Enquanto Irlanda, Suíça, Coreia do Sul, Estados Unidos e Austrália conseguem converter tributos em qualidade de vida, infraestrutura, segurança, educação e saúde, o Brasil permanece atolado em uma engrenagem burocrática que consome recursos em velocidade muito superior à capacidade de entregá-los à sociedade.

Os números são eloquentes. A arrecadação federal alcançou R$ 2,886 trilhões em 2025, o maior resultado da história.

Se considerar a soma total paga por todos os brasileiros em tributos (incluindo as esferas federal, estadual e municipal, como ICMS, ISS e IPTU), o valor monitorado pelo Impostômetro da Associação Comercial de São Paulo atingiu cerca de R$ 3,98 trilhões. Nunca se arrecadou tanto. Nunca se cobrou tanto. E, paradoxalmente, nunca foi tão evidente a sensação de que os serviços públicos continuam insuficientes.

A pergunta que se impõe é simples: para onde vai todo esse dinheiro? A resposta não pode ser reduzida a um único fator, mas passa, inevitavelmente, pelo gigantismo da máquina pública. O Brasil construiu ao longo de décadas um Estado caro, complexo, burocrático e frequentemente ineficiente. Mantêm-se estruturas administrativas redundantes, privilégios corporativos, carreiras altamente remuneradas, penduricalhos salariais, benefícios especiais e uma sucessão de despesas obrigatórias que comprimem os investimentos.

A população paga impostos em praticamente todas as etapas da vida. Paga ao consumir, ao trabalhar, ao investir, ao herdar, ao adquirir patrimônio e até mesmo ao morrer. Em muitos casos, o mesmo produto suporta diversas incidências tributárias ao longo de sua cadeia produtiva. O consumidor, entretanto, raramente consegue identificar o quanto efetivamente paga ao Estado.

Não se trata de defender a ausência de tributos. Nenhuma sociedade moderna funciona sem arrecadação. O problema brasileiro está na relação entre sacrifício e retorno. O contribuinte financia um Estado que frequentemente parece existir para sustentar a própria estrutura.

Também seria simplista atribuir toda a responsabilidade a um único governo. O problema atravessa décadas e administrações de diferentes orientações ideológicas. Contudo, é impossível ignorar que o aumento da carga tributária ocorrido nos últimos anos ocorre simultaneamente à ampliação dos gastos públicos e à dificuldade em promover reformas estruturais capazes de reduzir despesas permanentes.

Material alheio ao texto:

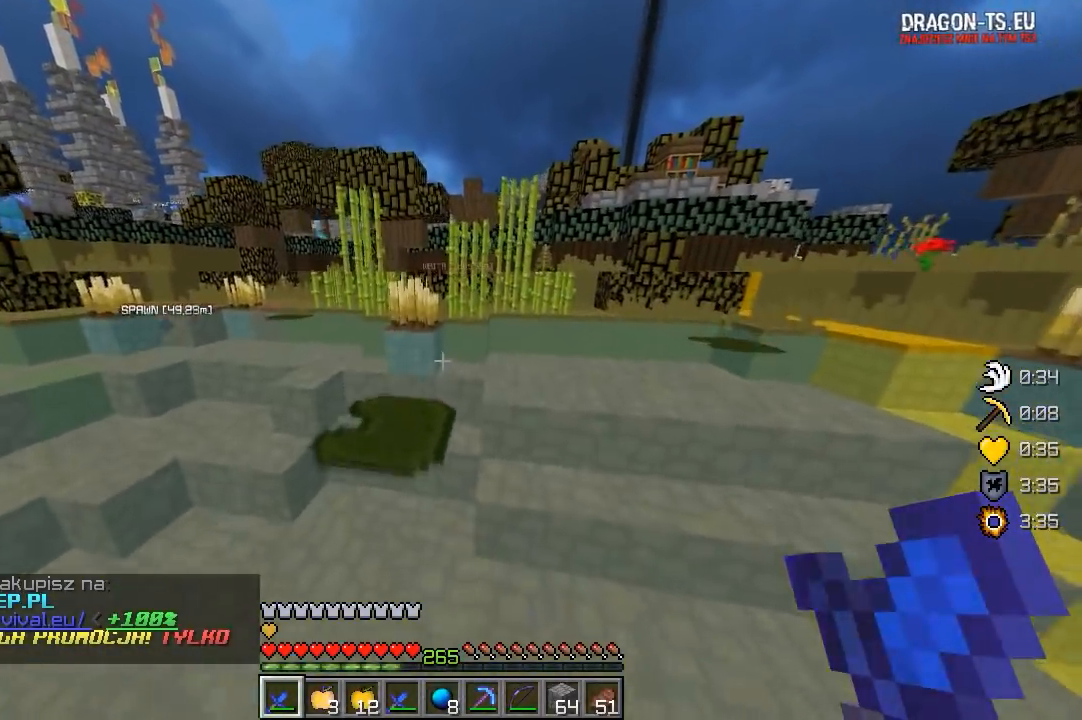
{"keys": ["w"], "mouse": [], "events": [[17, "a", "up"]]}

Enquanto isso, o cidadão enfrenta filas na saúde, insegurança nas ruas, dificuldades na educação, transporte deficiente e carência de infraestrutura. Municípios convivem com problemas de saneamento, estradas deterioradas e serviços básicos insuficientes. O contraste entre o tamanho da arrecadação e a realidade cotidiana é cada vez mais evidente.

O estudo mostra que países eficientes não são necessariamente aqueles que cobram menos impostos, mas aqueles que conseguem transformar arrecadação em bem-estar. O Brasil, infelizmente, tornou-se o exemplo oposto: arrecada muito, gasta muito e entrega pouco.

Não é aceitável que o País ocupe, pela 15ª vez consecutiva, a última posição em retorno social dos tributos. Não é razoável que uma das maiores economias do mundo conviva com indicadores sociais incompatíveis com o volume de recursos arrecadados.

O contribuinte brasileiro não pede privilégios. Pede apenas coerência. Se o Estado exige cada vez mais da sociedade, deve devolver na mesma proporção. Caso contrário, os impostos deixam de ser instrumento de desenvolvimento para se transformar apenas em um pesado custo de sobrevivência.

E talvez resida justamente aí a maior tragédia nacional: o brasileiro já não discute quanto paga. Discute apenas quanto consegue suportar.